Le cardinal Bergoglio est connu pour ses qualités d’homme de dialogue. C’est en tout cas ce qu’affirme un nombre impressionnant de représentants d’Eglises orthodoxes et protestantes en Argentine. On ne compte plus les pasteurs qui n’ont pas de mots assez chaleureux à l’égard du nouveau pape. Et les commentaires les plus encourageants viennent sans doute des… évangéliques (au moins 10% des Argentins). Ce qui est une information en soi, car il règne parfois une franche incompréhension entre catholiques et évangéliques en Amérique latine, les uns et les autres se traitant régulièrement de « sectaires » et « idolâtres » et ceci dans un contexte de concurrence.
Ainsi Juan Pablo Bongarra, président de la Société biblique argentine. Il se souvient du cardinal Bergoglio participant récemment à une prière organisée par des Eglises charismatiques à Buenos Aires. « Il s’est agenouillé devant 6000 personnes, et les pasteurs protestants ont prié pour lui en imposant leurs mains », raconte-t-il à un journaliste de Christianity Today, mensuel américain. « Son élection a été une réponse à nos prières (…) Sa priorité est l’unité au niveau des gens », dit carrément Norberto Saracco, un des pasteurs évangéliques les plus écoutés en Argentine. A retenir aussi, le plaidoyer impressionnant pour le pape François du pasteur Luis Palau, né en Argentine et installé aux Etats-Unis, l’un des évangélistes les plus connus dans les Amériques. Dans cette interview, il explique que François impose le respect grâce à son style de vie chrétien, son respect pour les autres et le fait qu’il va vraiment à la rencontre des gens.
Côté anglican, même son de cloche.

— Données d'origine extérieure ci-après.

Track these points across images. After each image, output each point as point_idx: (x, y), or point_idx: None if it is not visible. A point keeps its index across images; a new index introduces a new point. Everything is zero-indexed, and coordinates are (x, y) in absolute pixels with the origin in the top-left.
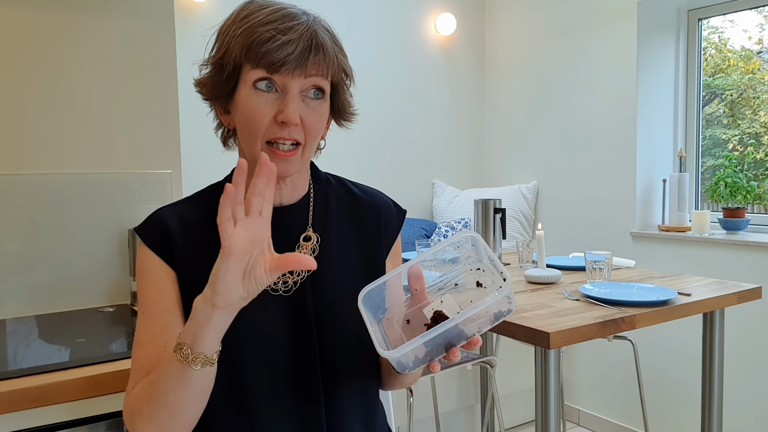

Pour Greg Venables, évêque anglican, le nouveau pape est « davantage un chrétien, centré sur le Christ et rempli par l’Esprit, que seulement un homme d’Eglise. Il croit à la Bible telle qu’elle est écrite (…). Il est toujours humble et sage… ». Selon Greg Venables, le cardinal Bergoglio lui aurait même dit que la création de l’ordinariat catholique pour les anciens anglicans « n’était pas nécessaire et que l’Eglise a besoin des anglicans » !
Un article dans l’hebdomadaire Réforme va dans le même sens, en insistant sur les espoirs de dialogue suscités par le nouveau pape. Olav Fykse Tveit, secrétaire général du Conseil œcuménique des Eglises espère qu’« il fera de l’unité de tous les chrétiens l’une de ses priorités ». Et Setri Nyomi, secrétaire général de l’Alliance réformée mondiale (ARM), espère qu’il fera accélérer le dialogue œcuménique : « Depuis le document Dominus Iesus de 2000, Rome a abandonné les engagements de Vatican II. J’espère que le pape François va relancer l’effort », dit-elle, sans que l’article précise ces propos.
Pour l’instant, les seuls bémols hautement prévisibles concernent les rapports entre certaines Eglises protestantes libérales – luthériennes notamment, et l’Eglise catholique sur des sujets de société. Elles ne vont pas être d’accord sur le mariage gay, par exemple, ni sur les « dangers de la sécularisation », selon l’expression du nouveau pape. Ce dernier s’est déjà illustré en Argentine comme un opposant au mariage gay et à la sécularisation. Et en cette matière, il aura des alliés chez les évangéliques et chez beaucoup d’anglicans, mais pas forcément chez les luthériens et les réformés, notamment en Occident.